Abstract

In this introduction to Part 1 of the Common Knowledge symposium, “Fuzzy Studies,” the journal's editor discusses four essays from the 1980s by Richard Rorty, in which Rorty chose to associate himself with various neopragmatists, Continental thinkers, and “left-wing Kuhnians” under the rubric of the “new fuzziness.” The term had been introduced as an insult by a philosopher of science with positivist leanings, but Rorty took it up as an “endearing” compliment, arguing that “to be less fuzzy” was also to be “less genial, tolerant, open-minded, and fallibilist.” He defined the “new fuzziness” as “an attempt to blur just those distinctions between the objective and subjective and between fact and value which the critical conception of rationality has developed.” This introduction also examines W. V. Quine's essay “Speaking of Objects” (1957), which describes objects as fuzzy “half-entities”; Clifford Geertz's essay “Blurred Genres” (1980), which advises social scientists that being “taxonomically upstanding” is futile; and Lofti Zadeh's article “The Concept of a Linguistic Variable and Its Application to Approximate Reasoning” (1975), which abandons “Aristotelian, bivalent logic” in favor of a “fuzzy logic” based on Zadeh's “fuzzy set theory.” This introductory piece relates these theoretical works of the past half-century to the sorites paradox and to classical issues of vagueness raised and still unresolved in Western philosophy.
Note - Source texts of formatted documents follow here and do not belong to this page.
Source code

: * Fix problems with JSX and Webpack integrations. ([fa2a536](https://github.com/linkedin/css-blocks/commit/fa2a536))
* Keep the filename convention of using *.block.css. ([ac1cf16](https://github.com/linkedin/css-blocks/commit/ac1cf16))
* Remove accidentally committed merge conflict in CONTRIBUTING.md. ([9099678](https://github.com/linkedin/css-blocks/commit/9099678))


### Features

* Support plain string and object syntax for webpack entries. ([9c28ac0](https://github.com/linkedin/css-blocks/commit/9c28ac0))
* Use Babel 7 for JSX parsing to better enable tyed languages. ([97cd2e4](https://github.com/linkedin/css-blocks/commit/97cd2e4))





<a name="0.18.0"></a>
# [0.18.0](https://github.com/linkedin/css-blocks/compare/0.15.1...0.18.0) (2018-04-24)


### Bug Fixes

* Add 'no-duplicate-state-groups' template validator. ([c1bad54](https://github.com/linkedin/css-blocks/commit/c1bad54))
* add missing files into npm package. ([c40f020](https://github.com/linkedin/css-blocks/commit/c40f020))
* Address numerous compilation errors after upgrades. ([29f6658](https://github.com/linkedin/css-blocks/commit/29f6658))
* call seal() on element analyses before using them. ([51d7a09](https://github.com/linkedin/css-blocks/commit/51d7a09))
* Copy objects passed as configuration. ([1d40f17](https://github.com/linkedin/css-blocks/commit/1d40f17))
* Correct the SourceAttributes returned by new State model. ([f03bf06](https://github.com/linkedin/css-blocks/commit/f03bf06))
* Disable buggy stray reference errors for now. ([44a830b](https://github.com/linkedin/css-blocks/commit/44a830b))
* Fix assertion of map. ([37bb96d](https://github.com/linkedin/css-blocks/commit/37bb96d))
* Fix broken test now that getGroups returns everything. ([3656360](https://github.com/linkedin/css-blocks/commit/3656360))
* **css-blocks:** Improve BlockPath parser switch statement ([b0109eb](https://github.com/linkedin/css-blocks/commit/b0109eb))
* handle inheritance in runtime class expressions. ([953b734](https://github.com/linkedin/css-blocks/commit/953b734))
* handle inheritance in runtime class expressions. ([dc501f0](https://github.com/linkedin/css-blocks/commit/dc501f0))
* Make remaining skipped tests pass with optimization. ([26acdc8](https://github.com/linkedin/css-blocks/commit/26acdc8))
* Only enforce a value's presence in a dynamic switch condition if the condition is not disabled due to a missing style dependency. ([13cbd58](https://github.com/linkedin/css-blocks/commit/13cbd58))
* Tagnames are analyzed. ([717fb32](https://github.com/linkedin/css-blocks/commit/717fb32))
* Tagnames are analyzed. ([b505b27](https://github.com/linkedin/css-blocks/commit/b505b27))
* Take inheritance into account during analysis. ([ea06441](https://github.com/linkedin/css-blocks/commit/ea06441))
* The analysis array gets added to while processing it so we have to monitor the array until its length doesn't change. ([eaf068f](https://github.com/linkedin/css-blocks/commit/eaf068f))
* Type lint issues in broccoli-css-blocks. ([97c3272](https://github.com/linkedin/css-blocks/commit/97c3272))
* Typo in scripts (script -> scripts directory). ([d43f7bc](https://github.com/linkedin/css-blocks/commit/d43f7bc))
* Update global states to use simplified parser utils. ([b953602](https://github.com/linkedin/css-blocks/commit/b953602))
Returning then to Rorty, the author questions how Rorty expected his endorsement of the “new fuzziness” to be applied, as proposed, to theology and politics. Suggesting that such applications are the natural work of historians, the author, having asked the historian Natalie Zemon Davis for comment, then quotes her response—which associates fuzzy studies, “common knowledge,” and peacemaking—at length.